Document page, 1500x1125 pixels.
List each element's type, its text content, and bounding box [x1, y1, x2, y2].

---

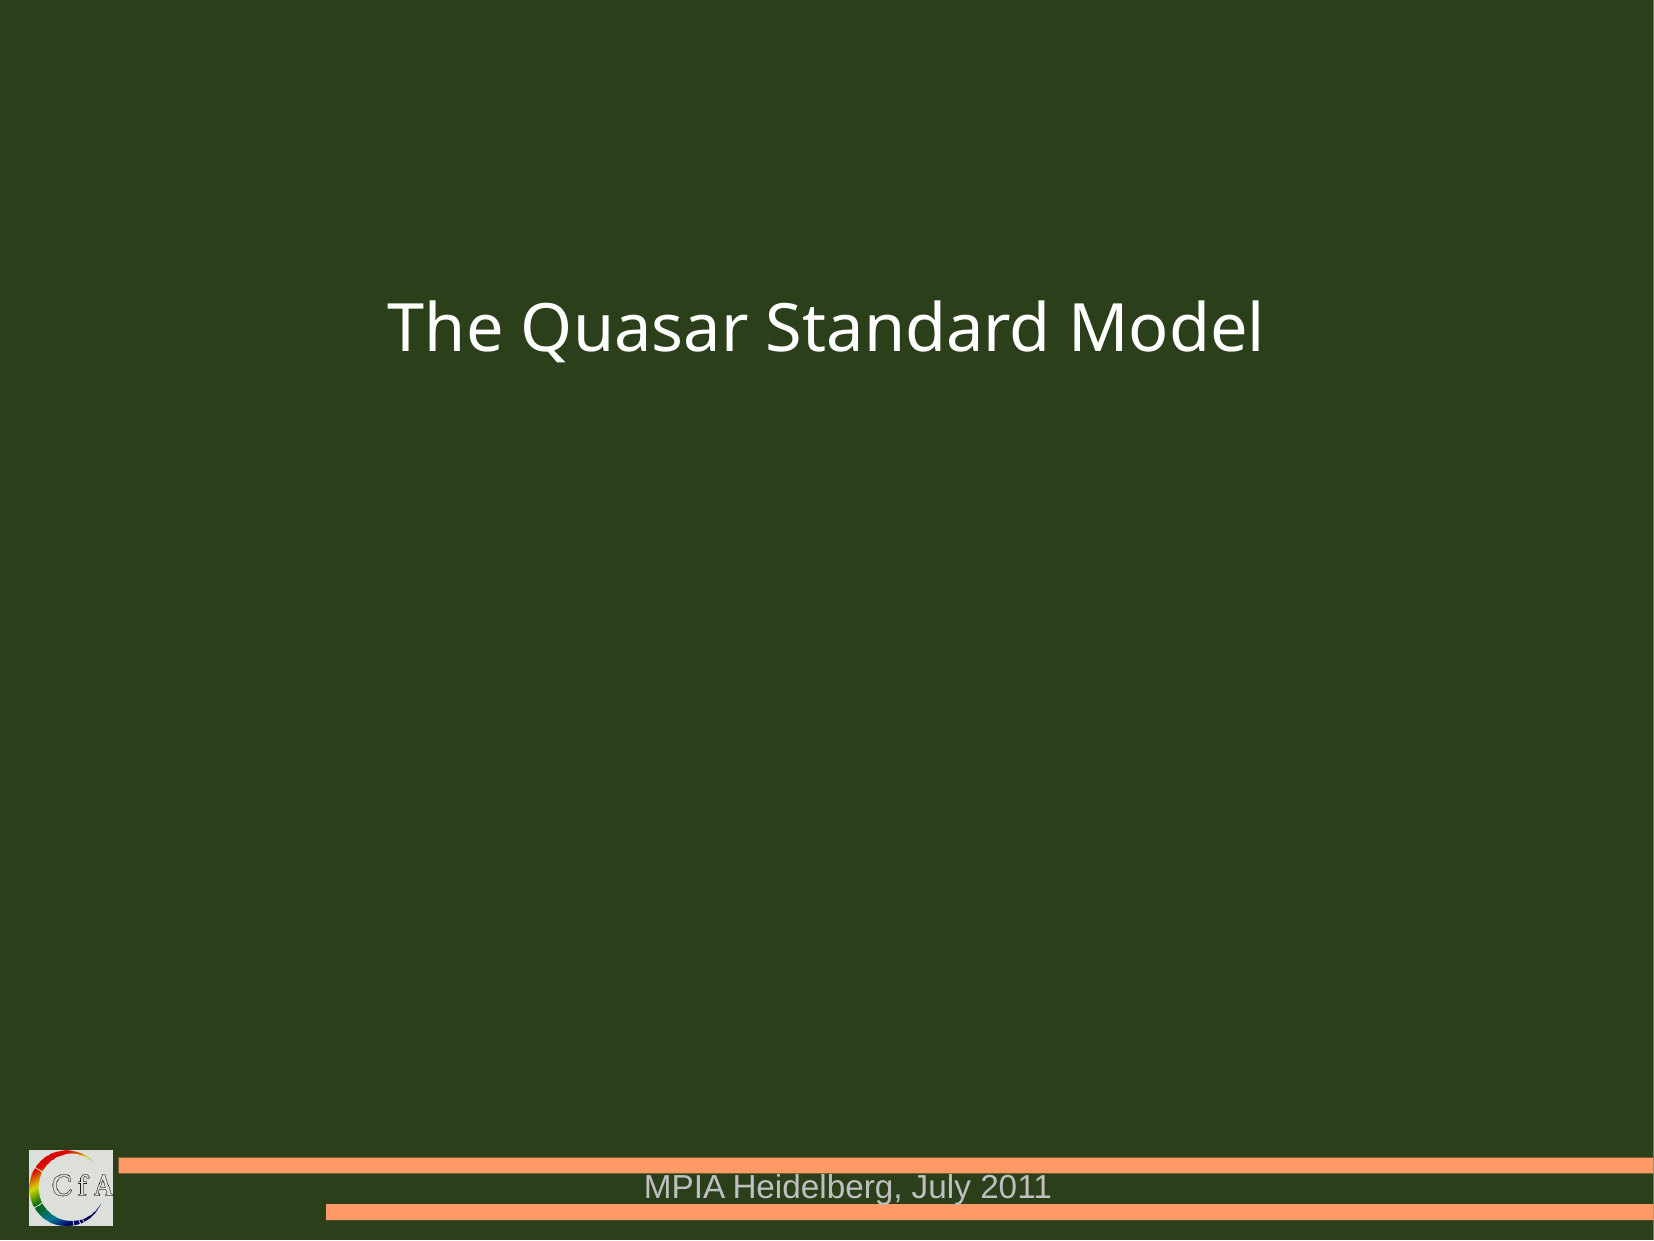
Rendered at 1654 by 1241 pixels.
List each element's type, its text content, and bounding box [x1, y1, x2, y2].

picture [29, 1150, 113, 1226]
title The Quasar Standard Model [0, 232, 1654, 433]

## [Task requirements]
Go through the entries and filter for lines holding the word "pixels"; copy each match.

## [Expected output]
Document page, 1500x1125 pixels.
Rendered at 1654 by 1241 pixels.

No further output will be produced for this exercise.